It was raining when my alarm went off at 5:00 this morning. I smiled in sweet surrender and snuggled back down. When I awoke again 45 minutes later, it was no longer raining, was still dark and was (of course) the perfect time for me to get up and out there. The sky was painterly, with billows of grays and white, which made the greens pop. The Great River Road between Grand Rapids and Palisade stays close to the River with frequent access roads and very little traffic, perfect for a dawdler like me.
It makes my heart sing to see how people love this River and how they respond to hearing about the journey of the raindrop. Early this morning I was stopped for road construction. The flag woman came to the car to explain what was happening, saw the camera on the seat beside me and asked about it. I gave her a postcard with the blog address and told her about the raindrop. She was thrilled and said she would follow it and share it with her nephew who was also a writer – so I gave her a second one for him. It was a great interaction and when the truck came to lead me through the construction site, she told me her name was Joan and that she would pray for my safety the entire way. It was a bright moment in the morning for both of us.
Down the road a few miles I pulled off for a river access road, but mistakenly went up a private road instead. As I turned around, a very unfriendly voice yelled, “Can I help you?!” I couldn’t see anyone but I said – no thanks, just turning around – and left. I went across the road to the river access and walked down to the river. A truck pulled in behind me and the unfriendly voice said, “You were on my road – why?” I stood up to my full 5’10”, looked him in the eye and said simply, “I was looking for the river access and took the wrong road.” He looked back at me levelly for a moment, then all the hardness softened and he said, “Yeah, people do that all the time.” So, I explained what I was doing, and the softness became smiles, and for 10 minutes or so he told stories about the history of the area and some things I should not miss seeing. When I gave him a postcard, he said he would put it on his fridge, then asked me the date I would arrive at the Gulf. I told him November 21 and he asked me to write that on the card. When I did, he said he would include me in his prayers every day until I arrived there. It wasn’t yet 7:30 a.m. and two people had blessed the journey. These sorts of things happen all day – at the ice cream shop, the gas station, the Tourist Information Center, the roadside stand where I bought tomatoes, on the hiking trail. The Great River Road is lined with people who love the River, want to share their love of it and be a part of this journey of the raindrop. I am filled with gratitude.
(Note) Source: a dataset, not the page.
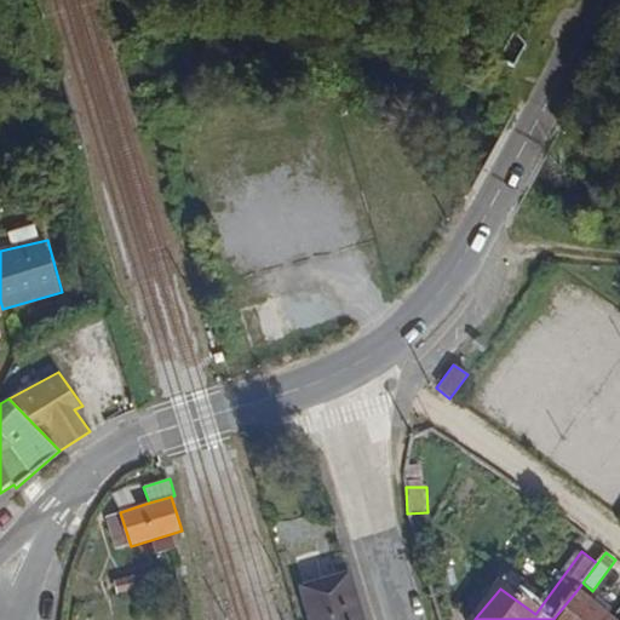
[(545,601),(511,575),(500,589),(535,614),(545,601)]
I wandered my way to the Forest History Center at Grand Rapids and followed the sound of some lively music to find this gentleman playing his “squeeze box”. He said it was often played at the logging camps of 100 years ago and the loggers all danced with each other. The camp cook, blacksmith and a logger were also at the restored site to interact with visitors. The “wanigan”, a floating cook house that was rafted downriver as needed, was moored at the river bank. Films and interactive exhibits told the history of logging in this area and several miles of interpretive trails taught current forest management and restoration.
Our raindrop has traveled about 265 river miles from the headwaters to where I am now, near Palisade, Minnesota – only 2,083 miles left to the Gulf! The River actually flows north for bit, makes a big question mark and is now heading south. No longer a tiny wilderness stream, it looks like a river now. There’s very little development or agriculture along its banks yet, so it still feels lush, wild and free. It reminds me of some of the Native kids of about 9 years old I saw at the powwow– strong, lithe, confident, athletic and yet still with an innocence, a freshness, bursting with potential, with hints of greatness to come.